▶ WHAT YOU NEED TO DO:
Answer these questions from the thread about reading messages from an input stream:
(a) How much faster did the application run in a basic load test after BufferedInputStream was removed?
(b) Which two tools does Jeff's team use for profiling?
(c) Why does John C. Bollinger dislike the name "finalize" for the cleanup method?

▶ SOURCE DOCUMENT:
+ + + + + + +

This all comes back around to the point that you need to _test_ to
determine where your performance problems are, and you need to _test_ to
determine whether any hand optimization you come up with actually
improves performance.


John Bollinger
(e-mail address removed)
 
J

Jeff

John C. Bollinger said:
Which is true as far as it goes, but upon further reflection I realize
that if the typical message is considerably smaller than the largest
possible message, and if there are a lot of messages, then the time to
allocate (and later GC) a large amount of unused buffer space many times
may trump the time it takes to copy bytes around in a scheme that uses a
smaller buffer by default and expands it as necessary for large messages.
Such an adaptation scheme could be incorporated into my example code, but
I'll spare you the details.

This all comes back around to the point that you need to _test_ to
determine where your performance problems are, and you need to _test_ to
determine whether any hand optimization you come up with actually improves
performance.


John Bollinger
(e-mail address removed)

We deal with the variable message size by sending/reading a fixed length
header which contains the message size. Then we allocate a buffer of that
message size and read the rest of the message.

We did get rid of BufferedInputStream based on this newsgroup's input. The
application runs much faster. Using one of our basic load tests, the
application runs 3x faster. Clearly the BufferedInputStream was a
bottleneck. It also seems to have eliminated the bug that started this
thread, but we need more testing to verify that.

John's read loop was much better than my old one so I swapped his in, with a
few adaptions. Here it is.

// assume we've read the message header and determined the msgLength
msgBuffer = new byte[msgLength];
bytesRead = 0;

for ( int numRead = inputStream.read( msgBuffer , bytesRead ,
msgBuffer.length - bytesRead );
numRead > 0;
numRead = inputStream.read( msgBuffer , bytesRead , msgBuffer.length -
bytesRead ) )
{
if ( numRead == -1 ) { // I need to call a
clean up method if the probe sends -1
finalize( "bytes Read = -1" );
} else bytesRead += numRead;
}

On profiling, we use both OptimizeIt and JRockit's JRA to profile. However,
it's hard to identify where code waits for input.

Thanks for the help!
 
J

John C. Bollinger

Jeff said:
We deal with the variable message size by sending/reading a fixed length
header which contains the message size. Then we allocate a buffer of that
message size and read the rest of the message.

We did get rid of BufferedInputStream based on this newsgroup's input. The
application runs much faster. Using one of our basic load tests, the
application runs 3x faster. Clearly the BufferedInputStream was a
bottleneck. It also seems to have eliminated the bug that started this
thread, but we need more testing to verify that.

I'm glad things are working better now. I posit, however, that the
underlying problem has not been solved, but rather that the application
is now fast enough that the underlying problem does not manifest. That
may be sufficient for your purposes.
John's read loop was much better than my old one so I swapped his in, with a
few adaptions. Here it is.

// assume we've read the message header and determined the msgLength
msgBuffer = new byte[msgLength];
bytesRead = 0;

for ( int numRead = inputStream.read( msgBuffer , bytesRead ,
msgBuffer.length - bytesRead );
numRead > 0;
numRead = inputStream.read( msgBuffer , bytesRead , msgBuffer.length -
bytesRead ) )
{
if ( numRead == -1 ) { // I need to call a
clean up method if the probe sends -1
finalize( "bytes Read = -1" );
} else bytesRead += numRead;
}

Looks like a pretty straightforward adaptation. One style comment: I
dislike the use of the name "finalize" for your cleanup method, as it
might cause confusion (to a human) with the no-arg finalize method
inherited from Object. That method has special semantics with regard to
GC, and although the VM will not have a problem distinguishing between
the two, future maintainers of the code might.

+ + + + + + +

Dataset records
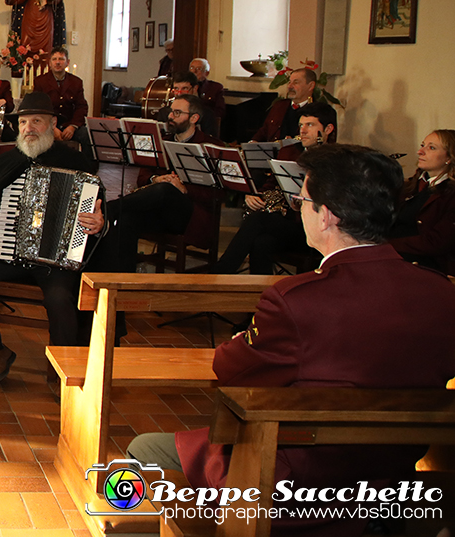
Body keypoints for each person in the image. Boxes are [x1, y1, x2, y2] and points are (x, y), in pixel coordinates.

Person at [128, 144, 455, 537]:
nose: (300, 208)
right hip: (392, 486)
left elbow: (230, 370)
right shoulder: (441, 294)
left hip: (294, 491)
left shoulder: (297, 299)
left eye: (303, 199)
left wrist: (245, 341)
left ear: (327, 215)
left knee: (146, 449)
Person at [0, 92, 106, 386]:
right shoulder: (7, 161)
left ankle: (63, 372)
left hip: (54, 260)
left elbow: (98, 206)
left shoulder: (75, 160)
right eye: (23, 122)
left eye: (36, 121)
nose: (29, 128)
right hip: (9, 249)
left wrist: (99, 221)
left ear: (52, 124)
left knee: (59, 298)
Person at [205, 103, 336, 275]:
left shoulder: (336, 159)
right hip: (288, 222)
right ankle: (260, 291)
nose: (302, 130)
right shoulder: (289, 152)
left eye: (310, 125)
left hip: (315, 229)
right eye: (301, 125)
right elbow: (272, 183)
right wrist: (255, 195)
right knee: (261, 242)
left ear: (328, 129)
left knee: (258, 221)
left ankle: (219, 273)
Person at [106, 94, 222, 271]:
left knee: (166, 190)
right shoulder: (162, 141)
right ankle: (124, 278)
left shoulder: (210, 147)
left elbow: (218, 194)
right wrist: (156, 179)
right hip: (159, 212)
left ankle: (109, 208)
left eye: (177, 113)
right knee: (126, 220)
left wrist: (183, 188)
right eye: (170, 111)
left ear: (194, 118)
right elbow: (142, 177)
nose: (170, 116)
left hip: (190, 215)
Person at [389, 129, 455, 273]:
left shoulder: (451, 196)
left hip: (428, 267)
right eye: (422, 145)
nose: (420, 152)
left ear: (449, 157)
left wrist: (385, 245)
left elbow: (436, 242)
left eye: (431, 148)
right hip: (394, 259)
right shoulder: (409, 186)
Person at [33, 47, 89, 151]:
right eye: (54, 59)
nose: (58, 62)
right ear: (50, 63)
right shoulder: (40, 81)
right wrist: (52, 128)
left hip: (69, 124)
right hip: (47, 125)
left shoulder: (76, 82)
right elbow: (38, 107)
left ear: (67, 62)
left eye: (61, 59)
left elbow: (81, 107)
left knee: (85, 134)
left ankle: (87, 166)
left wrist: (73, 126)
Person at [253, 67, 318, 141]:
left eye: (296, 82)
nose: (289, 86)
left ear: (311, 86)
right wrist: (253, 142)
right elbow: (264, 131)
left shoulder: (318, 111)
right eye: (289, 82)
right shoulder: (279, 106)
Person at [189, 57, 226, 137]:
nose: (194, 72)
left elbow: (220, 111)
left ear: (206, 73)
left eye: (198, 69)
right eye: (192, 68)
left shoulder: (215, 88)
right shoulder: (184, 86)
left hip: (206, 124)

+ + + + + + +

▶ EXPECTED ANSWER:
(a) Three times faster.
(b) OptimizeIt and JRockit's JRA.
(c) It could make people confuse it with the no-arg finalize method inherited from Object. That method has special meaning for GC. Future maintainers might mix the two up, even though the VM would not.